1. Writing a letter to your spouse the night before the wedding
The engaged couple would write love letters to each other the night before the wedding which would be placed in a decorative box and opened on their first anniversary. They would use the letters to express their feelings about the upcoming day, as well as their hopes and dreams for their future together, or to recount the story of how they fell in love. What a beautiful and meaningful tradition.
2. The "Celebration Tree"
Traditionally, pine trees were thought to symbolize new beginnings. In places like Holland and Switzerland, couples would plant a tree at their new house for good luck. We love the idea of a bride and groom doing this together either the day before the wedding or after they return home.
3. Serving a groom's cake
If you know anything about me, I love Pizza and Cake which is why I think a Groom's cake is a wonderful idea! This tradition started in Victorian England, when there would be a wedding cake for the guests, a groom's cake for the groomsmen and a bride's cake for the bridesmaids. More cake = Better weddings!
Veils used to be thought as a sign of purity and to ward off bad spirits. I truly believe that a veil is what makes you feel like a "bride" on your wedding day. If only for the Ceremony, I think veils should be a tradition that is never lost. And... they look great in photos!
5. Burying the bourbon
Folklore says that an engaged couple who wants to secure sunny skies on their wedding day, they needed to bury a bottle of bourbon at their wedding site exactly one month prior to the ceremony. Of course, on the day of the wedding, the bottle was then dug up to join the lineup of beverages available at the reception.
There is deep symbolism behind the phrase “tying the knot.” It refers to an old Irish and Scottish ritual called hand-fasting. The officiant ties the couple’s hands together with a brightly colored ribbon or cord. The rope symbolizes that the couple is bound together with an eternal bond. If you want to personalize this Ceremony, have the parents of the Bride and Groom tie the cords.

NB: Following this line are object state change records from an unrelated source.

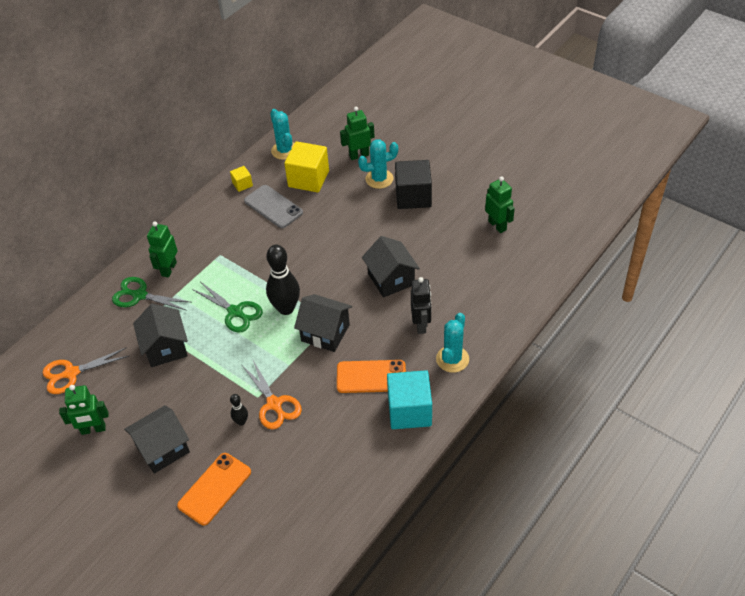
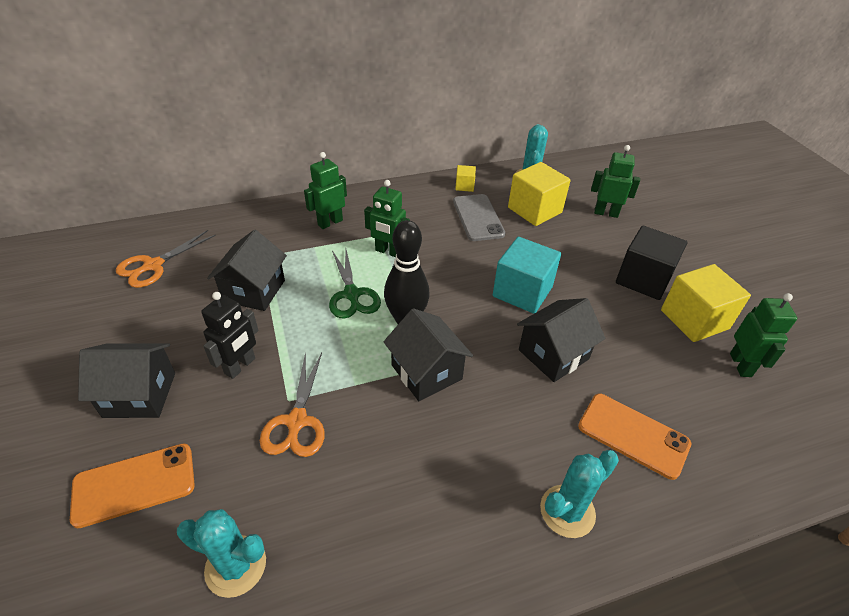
camera: 30 degrees right, 5 degrees down
(71, 373) = (153, 266): orange scissors -> orange scissors turned 60 degrees counterclockwise
(93, 429) = (108, 330): green robot -> green robot (388, 252)
(139, 295) = (282, 231): green scissors -> none
(241, 422) = (243, 419): black bowling pin -> none
(371, 377) = (438, 463): orange phone -> orange phone (633, 435)
(379, 179) = (613, 244): turquoise cactus -> turquoise cactus (236, 566)
(391, 279) = (553, 354): black house -> black house turned 45 degrees clockwise
(409, 411) = (452, 550): turquoise cube -> turquoise cube (522, 292)
(421, 325) = (554, 434): black robot -> black robot (240, 366)
(458, 209) = (694, 319): none -> yellow cube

7. Choosing meaningful flowers for your Bouquet
Many people choose flowers for their bouquet based on a certain color scheme. But why not copy the royals, and choose a few flowers that have a more significant meaning? For example, peonies mean romance, prosperity, good fortune, a happy marriage, riches, honor, and compassion. Roses are most commonly associated with love and romance. The Magnolia flowers are symbols of dignity, purity and beauty.
8. Carry a coin for Good luck
Brides used to put a sixpence in their shoes or sew a good luck charm or like a silver horseshoe onto their dresses. We love this because it’s charming and intimate.